Cet art de la mobilité, de la transformation, qui est aussi celui de la pulsation vitale et du souffle, provoque chez Sarkis d’étonnants paradoxes. Dans une récente installation au Musée d’art contemporain de Lyon [« Le monde est illisible, mon cœur si », fév.-mai 2002, exposition structurée en trois scènes : La Brûlure, L’Espace de musique, L’Ouverture] la particularité de l’environnement musical amenait de façon saisissante l’auditeur à percevoir littéralement ce dernier comme du silence, silence en quelque sorte matérialisé, figuré, par son antidote, le son, tandis que le dernier scénario de l’exposition, jouant sur une élimination progressive des éléments qui la constituaient au profit de la mise en place d’une immense soufflerie, conduisait à produire non pas une oppressante obstruction spatiale mais, à rebours, par une efficace mise en scène de l’absence, un vide et une vacuité démesurés.

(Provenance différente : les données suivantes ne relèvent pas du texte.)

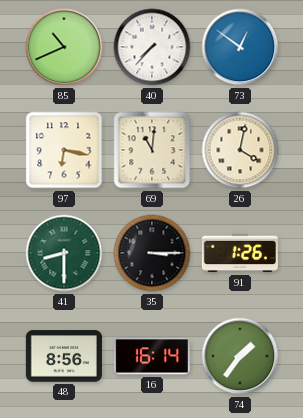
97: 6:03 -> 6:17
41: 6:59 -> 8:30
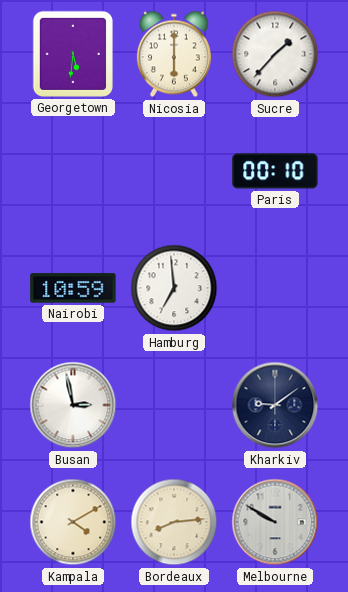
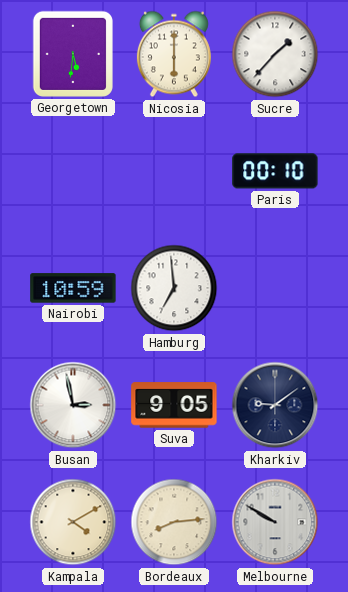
Suva: none -> 9:05
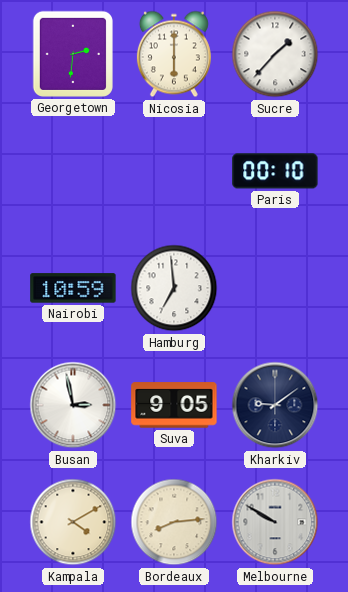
Georgetown: 5:31 -> 2:31
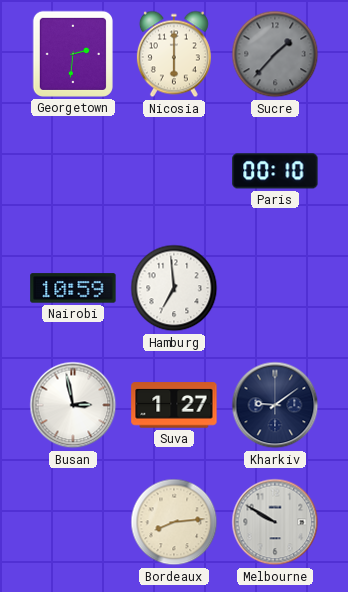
Sucre dial: white -> grey
Suva: 9:05 -> 1:27
Kampala: 4:10 -> none
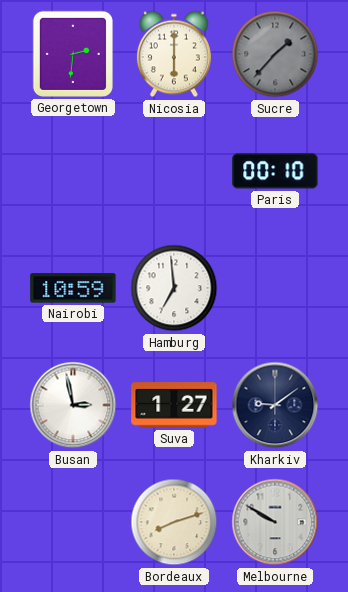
Bordeaux: 8:14 -> 8:12
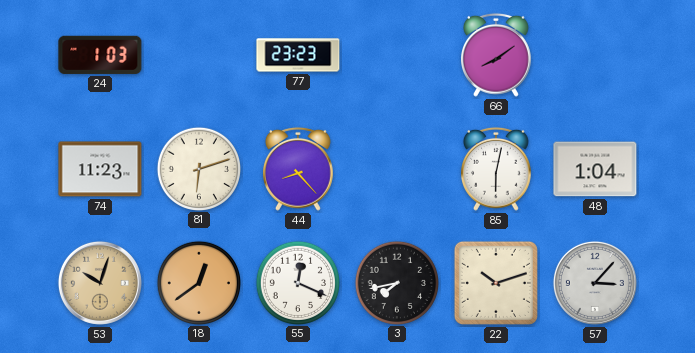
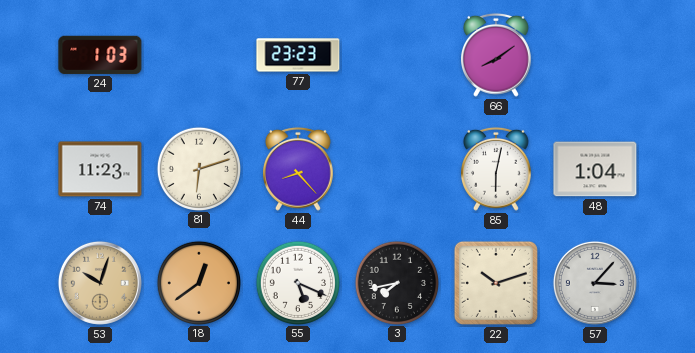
55: 12:19 -> 5:19
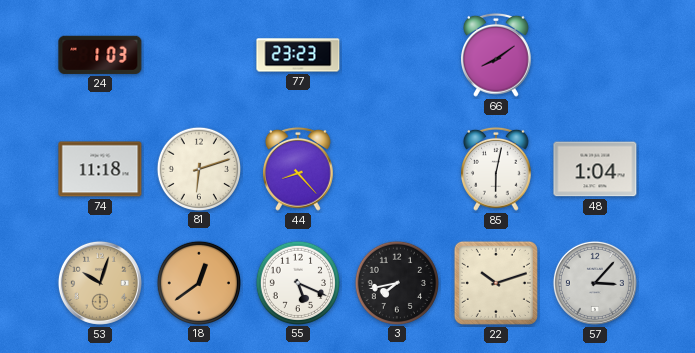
74: 11:23 -> 11:18
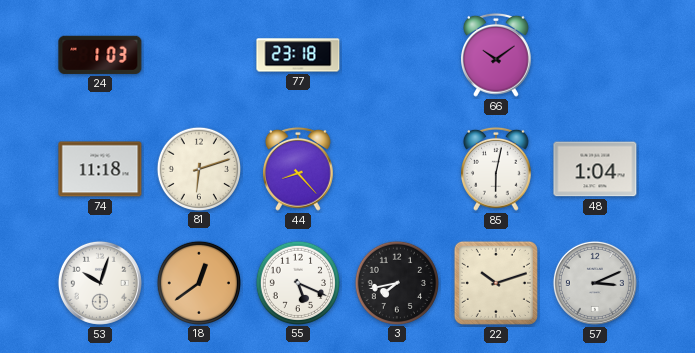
77: 23:23 -> 23:18
66: 8:09 -> 10:09
53 dial: champagne -> white
57: 3:07 -> 3:11
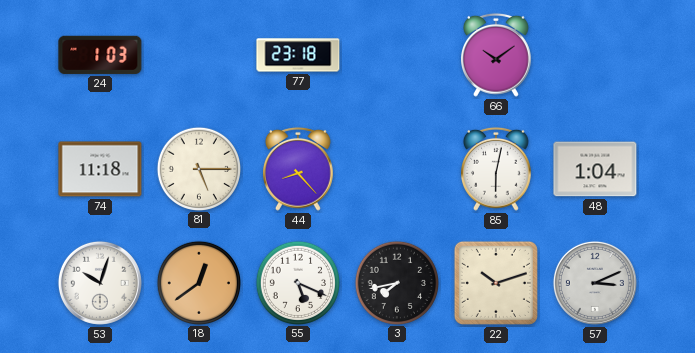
81: 6:12 -> 5:15
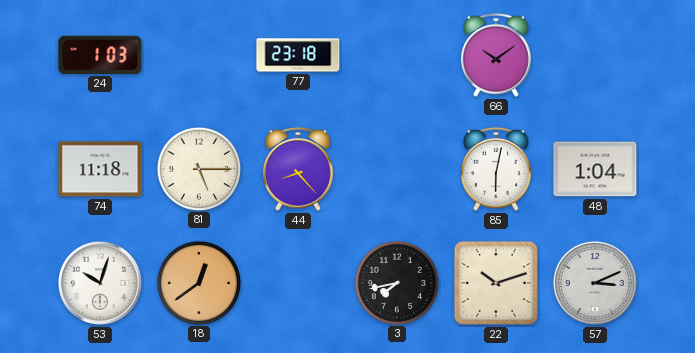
55: 5:19 -> none
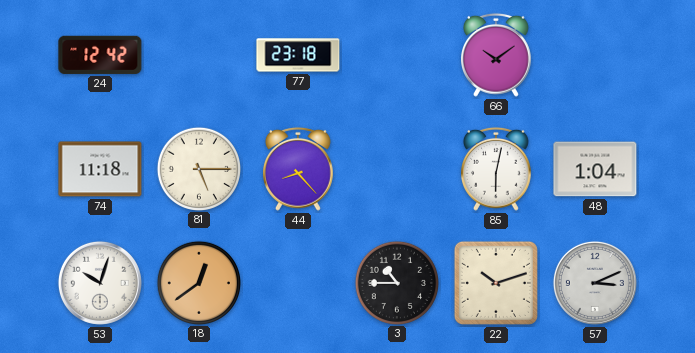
24: 1:03 -> 12:42
3: 7:43 -> 10:45
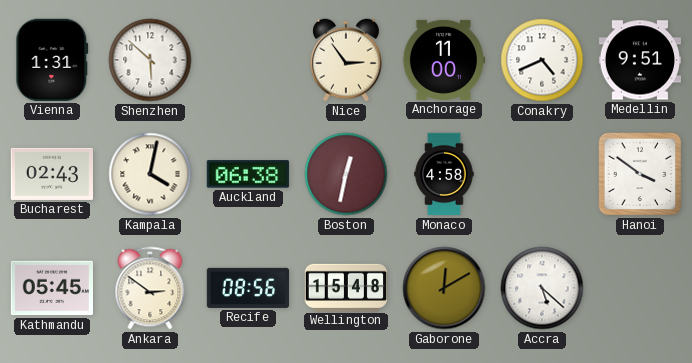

(Texte publié avec l’aimable autorisation des éditions de l’Ensba)

L’artiste
Sarkis, né à Istanbul en 1938, d’origine arménienne, a fait des études d’architecture intérieure à l’Académie des beaux-arts d’Istanbul. En 1964, il s’installe à Paris et obtient en 1967 le Prix de Peinture de la Biennale de Paris. En 1968, il commence à réaliser des installations et des objets. À partir de 1976, il entame le cycle des Kriegsschatz (Trésor de guerre) où des objets, arrachés à leur contexte, sont les « protagonistes actifs » de ses installations. Dans les années 1980, il monte le Département de l’Art à l’École des Arts décoratifs de Strasbourg et est directeur de séminaire à l’Institut des Hautes Études en art plastiques à Paris. Depuis les années 1990, de nombreuses expositions lui sont consacrées. En 2001, il crée des vitraux pour l’abbaye de Silvacane, sur commande du ministère de la Culture et de la Communication.

L’auteur
Henry-Claude Cousseau, conservateur général du Patrimoine, est directeur de l’École nationale supérieure des Beaux-Arts de Paris depuis septembre 2000. Il a été successivement conservateur des Musées de la Vendée (1973-1976), du musée de l’Abbaye Sainte-Croix des Sables d’Olonne (1976-1982), conservateur pour le XXe siècle à l’Inspection générale des musées de Province, Direction des musées de France (1982-1985), directeur du musée des Beaux-Arts de Nantes puis des musées de la Ville de Nantes (19851994), Chef de l’Inspection générale des musées de France (1994-1996), directeur du CapcMusée d’Art contemporain de Bordeaux et des musées de Bordeaux (1996-2000). Il a mené depuis toujours une importante réflexion sur l’art du XXe siècle, à la fois sur l’art moderne et sur la création contemporaine. Il a organisé plus d’une centaine d’expositions et réalisé d’importantes acquisitions. Henry-Claude Cousseau est auteur de plusieurs livres, dont L’Œuvre graphique de Gaston Chaissac 1910-1964 (Paris : Jacques Damase, 1982), Daniel Dezeuze (Paris : SMI, 1989), Hélion (Paris : Éd. du Regard, 1992).